A 2D grid that's sorted as if it were one long sorted row wrapped at a fixed width is still just a sorted array — the trigger is the same "sorted, find a value" shape, plus a coordinate-mapping step to unwrap it back to 2D.

Approach

Don't search row-by-row. Treat the whole grid as a single sorted array of length m * n and binary search over that virtual index. To read the value at virtual index mid, map it back to row = mid // n_cols, col = mid % n_cols. Everything else is the standard binary search.

Skeleton

left, right = 0, rows * cols - 1
while left <= right:
    mid = (left + right) // 2
    val = grid[mid // cols][mid % cols]
    if val == target: return True
    if val < target: left = mid + 1
    else: right = mid - 1
return False

Solution

def search_matrix(matrix: list[list[int]], target: int) -> bool:
    if not matrix or not matrix[0]:
        return False

    rows, cols = len(matrix), len(matrix[0])
    left, right = 0, rows * cols - 1

    while left <= right:
        mid = (left + right) // 2
        val = matrix[mid // cols][mid % cols]
        if val == target:
            return True
        if val < target:
            left = mid + 1
        else:
            right = mid - 1
    return False

Complexity

O(log(m·n)) time — one binary search over the virtual flattened array.

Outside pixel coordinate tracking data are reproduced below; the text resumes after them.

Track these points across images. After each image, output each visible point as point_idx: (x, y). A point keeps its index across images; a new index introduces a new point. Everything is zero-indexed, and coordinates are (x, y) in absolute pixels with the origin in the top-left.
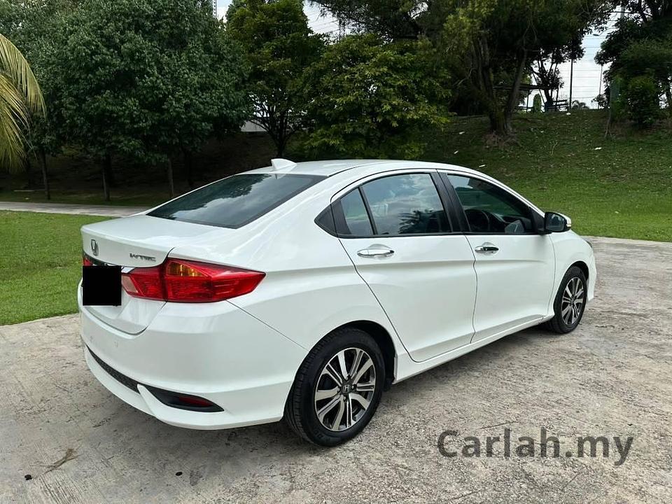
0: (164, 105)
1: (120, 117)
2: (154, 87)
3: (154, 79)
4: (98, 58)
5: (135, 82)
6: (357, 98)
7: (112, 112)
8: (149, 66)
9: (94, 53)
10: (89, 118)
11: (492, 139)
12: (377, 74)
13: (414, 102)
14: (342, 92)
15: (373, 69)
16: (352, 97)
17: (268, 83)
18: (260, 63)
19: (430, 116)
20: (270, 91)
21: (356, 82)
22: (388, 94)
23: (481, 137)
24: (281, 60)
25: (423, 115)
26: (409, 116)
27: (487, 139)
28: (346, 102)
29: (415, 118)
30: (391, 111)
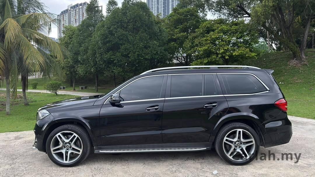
0: (129, 55)
1: (114, 60)
5: (120, 47)
7: (112, 58)
11: (294, 62)
12: (217, 36)
13: (239, 47)
14: (203, 45)
15: (216, 35)
16: (206, 48)
17: (177, 43)
18: (174, 36)
19: (245, 53)
20: (177, 47)
21: (209, 40)
22: (223, 45)
23: (288, 61)
24: (182, 34)
25: (241, 53)
26: (234, 54)
27: (290, 63)
28: (203, 49)
29: (237, 54)
30: (225, 52)
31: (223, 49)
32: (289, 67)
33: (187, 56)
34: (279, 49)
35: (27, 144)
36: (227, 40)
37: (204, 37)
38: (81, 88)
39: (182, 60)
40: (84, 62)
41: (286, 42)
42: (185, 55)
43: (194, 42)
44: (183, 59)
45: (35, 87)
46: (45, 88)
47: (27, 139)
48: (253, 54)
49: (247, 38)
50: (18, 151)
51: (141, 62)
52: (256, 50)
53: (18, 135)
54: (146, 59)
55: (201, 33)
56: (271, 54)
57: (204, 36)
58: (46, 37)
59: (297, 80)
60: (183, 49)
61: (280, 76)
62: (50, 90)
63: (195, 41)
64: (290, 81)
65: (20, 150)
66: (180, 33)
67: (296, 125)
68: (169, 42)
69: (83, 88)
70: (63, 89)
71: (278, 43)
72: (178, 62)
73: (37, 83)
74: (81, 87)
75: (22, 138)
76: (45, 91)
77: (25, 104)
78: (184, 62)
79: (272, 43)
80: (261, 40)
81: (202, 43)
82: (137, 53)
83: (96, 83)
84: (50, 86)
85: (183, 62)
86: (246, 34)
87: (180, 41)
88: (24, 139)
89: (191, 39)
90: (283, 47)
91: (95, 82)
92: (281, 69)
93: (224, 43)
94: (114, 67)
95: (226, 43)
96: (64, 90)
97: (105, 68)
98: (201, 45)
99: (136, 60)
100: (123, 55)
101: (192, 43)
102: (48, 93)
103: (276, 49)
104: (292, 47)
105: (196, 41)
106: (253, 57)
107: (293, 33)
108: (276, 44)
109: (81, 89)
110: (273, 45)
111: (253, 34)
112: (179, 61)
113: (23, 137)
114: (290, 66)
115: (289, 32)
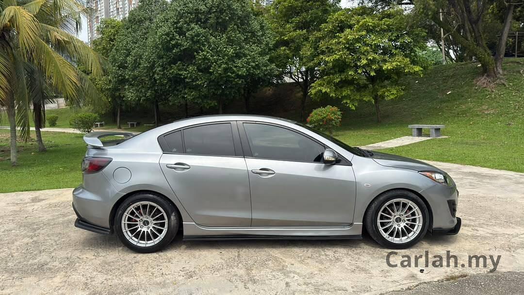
0: (211, 69)
1: (186, 78)
2: (205, 58)
3: (205, 53)
4: (173, 42)
5: (195, 56)
6: (342, 56)
7: (181, 75)
8: (203, 45)
9: (172, 39)
10: (170, 80)
11: (483, 81)
12: (357, 37)
13: (392, 55)
14: (332, 52)
15: (355, 34)
16: (338, 56)
17: (290, 49)
18: (284, 35)
19: (403, 66)
20: (291, 54)
21: (342, 44)
22: (365, 51)
23: (473, 79)
24: (298, 32)
25: (397, 65)
26: (385, 67)
27: (478, 81)
28: (333, 60)
29: (389, 68)
30: (369, 64)
31: (367, 59)
32: (475, 89)
33: (306, 72)
34: (460, 58)
35: (53, 208)
36: (374, 42)
37: (335, 37)
38: (129, 125)
39: (298, 77)
40: (135, 81)
41: (471, 47)
42: (303, 69)
43: (318, 46)
44: (300, 76)
45: (53, 124)
46: (71, 125)
47: (52, 201)
48: (417, 68)
49: (407, 39)
50: (40, 219)
51: (229, 81)
52: (421, 60)
53: (37, 196)
54: (238, 76)
55: (331, 31)
56: (447, 68)
57: (335, 35)
58: (72, 38)
59: (487, 109)
60: (301, 59)
61: (461, 104)
62: (79, 128)
63: (320, 46)
64: (475, 111)
65: (43, 217)
66: (295, 30)
67: (480, 180)
68: (277, 47)
69: (133, 124)
70: (100, 126)
71: (459, 49)
72: (292, 81)
73: (57, 117)
74: (129, 123)
75: (44, 200)
76: (71, 131)
77: (40, 150)
78: (302, 80)
79: (450, 48)
80: (431, 43)
81: (332, 48)
82: (224, 66)
83: (156, 117)
84: (80, 121)
85: (300, 81)
86: (406, 34)
87: (296, 45)
88: (47, 202)
89: (312, 41)
90: (467, 55)
91: (154, 116)
92: (461, 92)
93: (368, 48)
94: (185, 89)
95: (371, 48)
96: (102, 128)
97: (170, 91)
98: (330, 51)
99: (222, 78)
100: (199, 70)
101: (316, 49)
102: (76, 133)
103: (455, 59)
104: (481, 56)
105: (322, 45)
106: (415, 73)
107: (484, 32)
108: (455, 51)
109: (130, 127)
110: (451, 52)
111: (417, 33)
112: (294, 80)
113: (45, 198)
114: (476, 86)
115: (476, 30)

O(1) space.

Pitfalls

  • Doing a binary search per row (O(m log n)) is a tempting first answer but ignores the cross-row ordering guarantee — the whole grid being one sorted sequence is what gets you to O(log(m·n)).
  • Getting row/col backwards in the mid // cols, mid % cols mapping — double check against a small example before trusting it under pressure.
  • This exact ordering guarantee (last of row i < first of row i+1) doesn't hold for the "each row and column sorted independently" variant (LeetCode 240) — that one needs a different approach (start from a corner and eliminate a row or column at a time), don't conflate the two.